My brother looked up just at the moment they collided. Moments later there was
the sound of an enormous explosion. There was nothing recognisable as an aircraft.
There was only an aluminium shower floating slowly to earth.
There
was one parachute. Then the burning fuel from the plane caught up with it,
there was a brief flare as it burnt up almost immediately and the airman fell
free-fall about 1000 feet.
We
were off a full tilt, running or on our bikes. But the first person on the
scene was our school-friend Janet who lived on the opposite side of the road
from the impact.
The
main wreckage had fallen in a field just a few yards from our country railway
station. Some debris had on the line,
closing it for quite a time, but by some miracle left the station building and
waiting room untouched.
Janet
stumbled across a flying-boot and then wished she hadn’t. It contained a foot!
By
the time we arrived, the firemen were already damping down the wreckage and
invited us to go away (or words to that effect).
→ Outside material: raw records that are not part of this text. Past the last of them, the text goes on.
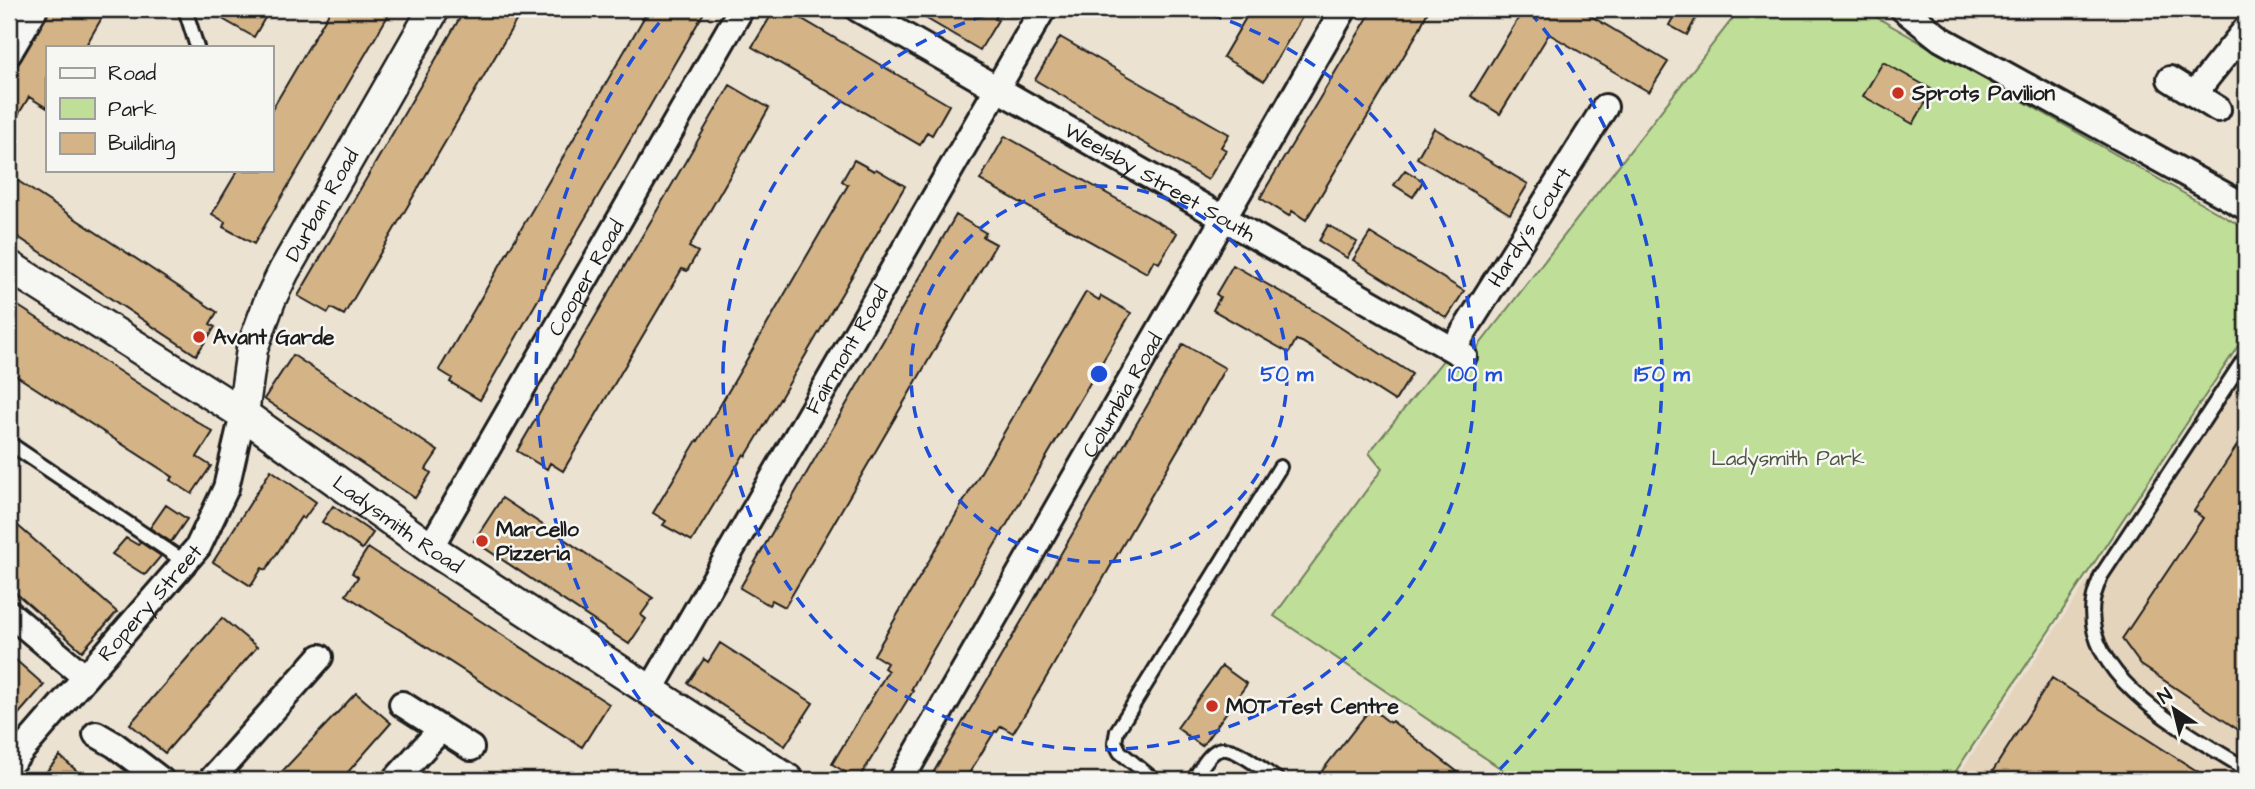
<svg xmlns="http://www.w3.org/2000/svg" width="2255" height="789" font-family="'Architects Daughter',sans-serif">
<style>
.built{fill:#e5d4bc}
.green{fill:#bfdf98;stroke:#6e7e5a;stroke-width:2}
.building{fill:#d4b487;stroke:#1c1c1c;stroke-width:2}
.lines{fill:none;stroke-linecap:round;stroke-linejoin:round}
.service-casing{stroke:#1c1c1c;stroke-width:18}
.minor-casing{stroke:#1c1c1c;stroke-width:30}
.tertiary-casing{stroke:#1c1c1c;stroke-width:35}
.service{stroke:#f6f6f2;stroke-width:12}
.minor{stroke:#f6f6f2;stroke-width:24}
.tertiary{stroke:#f6f6f2;stroke-width:30}
.ring{fill:none;stroke:#1d4ed8;stroke-width:3.5;stroke-dasharray:12 9}
.poi-dot{fill:#c8321e;stroke:#f6f6f2;stroke-width:2.5}
.labels{text-anchor:middle;dominant-baseline:central;stroke-width:5;stroke-linejoin:round;paint-order:stroke}
.poi-label{font-size:21px;font-weight:bold;fill:#1c1c1c;stroke:#f6f6f2;text-anchor:start}
.street-label{font-size:21px;fill:#1c1c1c;stroke:#f6f6f2}
.park-label{font-size:21px;fill:#4d5641;stroke:#f6f6f2}
.centre{fill:#1d4ed8;stroke:#f6f6f2;stroke-width:3.5}
.ring-label{font-size:21px;text-anchor:middle;font-weight:bold;fill:#1d4ed8;stroke:#f6f6f2;stroke-width:5;stroke-linejoin:round;paint-order:stroke}
</style>
<rect width="100%" height="100%" fill="#ece2d2"/>
<filter id="ink" filterUnits="userSpaceOnUse"><feTurbulence type="fractalNoise" baseFrequency=".0143" numOctaves="2"/><feDisplacementMap in="SourceGraphic" scale="14" xChannelSelector="R" yChannelSelector="G"/><feConvolveMatrix kernelMatrix="1 2 1 2 8 2 1 2 1" color-interpolation-filters="sRGB"/></filter>
<g filter="url(#ink)">
<path class="built" d="M2246,342V780H1955Z"/>
<path class="green" d="M1740,9H1862L2246,229V334L1950,780H1518L1274,616L1382,469L1369,453L1444,359L1460,370Z"/>
<path class="building" d="M50,9H90L103,16L85,47H47V108L29,97L9,130V80Z
M205,9H270L254,37Z
M331,9H392L254,244L223,227L225,222L212,214L238,170H271V111Z
M465,9H523L344,315L331,308L328,313L298,296Z
M649,9H706L480,400L450,382L452,378L439,370Z
M775,9H785L949,105L932,135L927,132L920,145L752,47Z
M910,9H1000L995,19L998,20L980,50Z
M1251,9H1307L1264,81L1223,57Z
M1373,9H1429L1418,32L1306,220L1292,211L1289,216L1260,198Z
M1524,9H1579L1668,62L1649,92L1549,34L1500,114L1471,96Z
M1678,9H1684L1697,16L1687,35L1669,25Z
M1060,37L1229,134L1221,147L1226,150L1208,180L1035,80Z
M1883,62L1933,90L1913,124L1863,96Z
M730,85L769,108L689,247L698,252L687,271L682,269L563,471L550,463L547,469L517,451Z
M1434,128L1528,184L1510,214L1417,158Z
M1005,136L1177,233L1159,263L1154,260L1147,273L980,180Z
M854,160L874,171L876,169L905,186L761,431L746,456L744,454L692,541L663,525L666,521L653,513L697,440L698,441L721,404L848,185L842,181Z
M1405,170L1423,181L1413,197L1394,185Z
M9,175L217,312L210,324L215,327L196,355L9,231Z
M956,215L986,233L983,237L996,244L785,607L772,600L769,605L740,588Z
M1328,225L1357,242L1347,258L1319,241Z
M1370,233L1464,291L1447,318L1353,260Z
M1233,265L1318,313L1412,374L1395,401L1302,342L1296,340L1289,353L1213,310L1220,297L1216,294Z
M1086,292L1099,300L1101,296L1131,313L929,657L911,690L913,691L858,780L832,764L888,671L884,668L887,663L874,655Z
M9,300L213,432L197,457L211,466L192,494L170,480L173,477L9,371Z
M1183,344L1225,368L1028,709L1013,733L1001,726L997,732L995,731L965,780H929Z
M293,355L438,451L426,469L431,473L415,498L264,399Z
M2246,432V735L2141,665L2122,639L2203,518L2194,511Z
M271,470L316,502L304,519L301,517L266,570L262,568L251,586L213,562Z
M502,498L653,598L641,615L646,619L629,644L474,541Z
M166,505L187,519L171,542L150,528Z
M333,506L373,533L362,549L322,522Z
M9,518L117,612L82,651L9,587Z
M126,538L138,545L140,542L161,556L145,575L112,554Z
M368,548L609,704L582,747L346,595L358,577L352,573Z
M222,618L257,647L165,753L130,724Z
M720,643L813,703L785,746L688,683L704,659L708,662Z
M9,654L44,685L9,725Z
M1222,666L1247,684L1202,746L1177,728Z
M2052,678L2211,780H1987Z
M356,693L391,723L341,780H274Z
M1371,708L1390,723L1392,721L1468,780H1315Z
M60,756L87,780H39Z"/>
<g class="lines">
<g class="service-casing">
<path id="service" d="M185,9L197,47
M2246,356L2101,576C2098,584 2094,593 2093,601C2081,679 2192,735 2246,769
M9,443L185,562
M1154,780L1120,752L1115,742L1117,731L1280,467
M1193,780C1199,772 1208,754 1218,750C1233,743 1265,772 1278,780"/>
</g>
<g class="minor-casing">
<g id="minor">
<path id="s1" d="M858,9L1464,356"/>
<path d="M1903,9L1941,39L2246,207"/>
<path d="M9,53L35,9"/>
<path d="M2170,79L2218,109"/>
<path d="M2194,94L2246,29"/>
<path id="s2" d="M1453,349L1605,107"/>
<path id="s3" d="M430,548L741,9"/>
<path d="M9,613L85,677"/>
<path id="s4" d="M650,691L1043,9"/>
<path d="M402,704L441,729"/>
<path d="M96,734L115,745L161,780"/>
<path id="s5" d="M9,765L198,547L226,488L243,414"/>
<path d="M211,780L320,657"/>
<path d="M395,780L441,729L471,748"/>
<path id="s6" d="M901,780L1344,9"/>
</g>
</g>
<g class="tertiary-casing">
<g id="tertiary">
<path id="s7" d="M9,266L243,414L430,548L788,780"/>
<path id="s8" d="M243,414L252,349L270,300L284,271L434,9"/>
</g>
</g>
<use href="#service" class="service"/>
<use href="#minor" class="minor"/>
<use href="#tertiary" class="tertiary"/>
</g>
</g>
<g class="ring">
<circle cx="1099" cy="374" r="188"/>
<path d="M1190 9A376 376 0 1 1 1008 9"/>
<path d="M708 779A563 563 0 0 1 668 12M1530 12A563 563 0 0 1 1490 779"/>
</g>
<g class="poi-dot">
<circle cx="1898" cy="93" r="7"/>
<circle cx="199" cy="337" r="7"/>
<circle cx="482" cy="541" r="7"/>
<circle cx="1212" cy="706" r="7"/>
</g>
<g class="labels">
<g class="poi-label">
<text x="1912" y="93">Sprots Pavilion</text>
<text x="213" y="337">Avant Garde</text>
<text x="496" y="529">Marcello<tspan x="496" dy="24">Pizzeria</tspan></text>
<text x="1226" y="706">MOT Test Centre</text>
</g>
<g class="street-label">
<text stroke="none"><textPath href="#s1" startOffset="348">Weelsby Street South</textPath></text>
<text stroke="none"><textPath href="#s8" startOffset="226">Durban Road</textPath></text>
<text stroke="none"><textPath href="#s2" startOffset="144">Hardy's Court</textPath></text>
<text stroke="none"><textPath href="#s3" startOffset="312">Cooper Road</textPath></text>
<text stroke="none"><textPath href="#s4" startOffset="394">Fairmont Road</textPath></text>
<text stroke="none"><textPath href="#s6" startOffset="444">Columbia Road</textPath></text>
<text stroke="none"><textPath href="#s7" startOffset="467">Ladysmith Road</textPath></text>
<text stroke="none"><textPath href="#s5" startOffset="215">Ropery Street</textPath></text>
</g>
<g class="park-label">
<text x="1788" y="458">Ladysmith Park</text>
</g>
</g>
<circle cx="1099" cy="374" r="10" class="centre"/>
<g class="ring-label">
<text x="1287" y="381">50 m</text>
<text x="1475" y="381">100 m</text>
<text x="1662" y="381">150 m</text>
</g>
<rect width="2255" height="789" fill="none" stroke="#f6f6f2" stroke-width="35"/>
<rect x="18" y="18" width="2220" height="754" fill="none" stroke="#1c1c1c" stroke-width="2.5" filter="url(#ink)"/>
<rect x="46" y="46" width="228" height="126" fill="#f6f6f2" stroke="#9f9f9c" stroke-width="2"/>
<rect x="60" y="68" width="35" height="10" fill="#f6f6f2" stroke="#9f9f9c" stroke-width="2"/>
<text x="108" y="80" font-size="21" fill="#1c1c1c">Road</text>
<rect x="60" y="98" width="35" height="21" fill="#bfdf98" stroke="#9f9f9c" stroke-width="2"/>
<text x="108" y="116" font-size="21" fill="#1c1c1c">Park</text>
<rect x="60" y="133" width="35" height="21" fill="#d4b487" stroke="#9f9f9c" stroke-width="2"/>
<text x="108" y="150" font-size="21" fill="#1c1c1c">Building</text>
<g transform="translate(2174 709) rotate(325)" stroke="#f6f6f2" stroke-width="5" paint-order="stroke">
<path d="M0-5L12 26L0 18L-12 26Z" fill="#1c1c1c"/>
<text y="-10" font-size="19" font-weight="bold" text-anchor="middle" fill="#1c1c1c">N</text>
</g>
</svg>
Callous little devils that we
were, we gave no thought to the sudden deaths of perhaps eight or ten young men.
We
were after loot, especially Perspex from the plane’s windows which we would
carve into all manner of things, like rings and knuckle-dusters.
Epilogue.
Searching for hard facts to support 70-year-old memories, I am indebted to
David King, Chairman of the Aircrew Remembrance Society for the following
information:
‘The Wellington Collision you witnessed accrued on the 6th
April 1945, both aircraft from 26 O.T.U. Little Horwood, Wellingtons, serial No.
HE928, flown by F/Lt D L Wise, and serial No.LN540 flown by F/Of M L Hore’. He provide
a map showing the point of impact together with a photo of one of the engines,
which has been donated to Bletchley Park.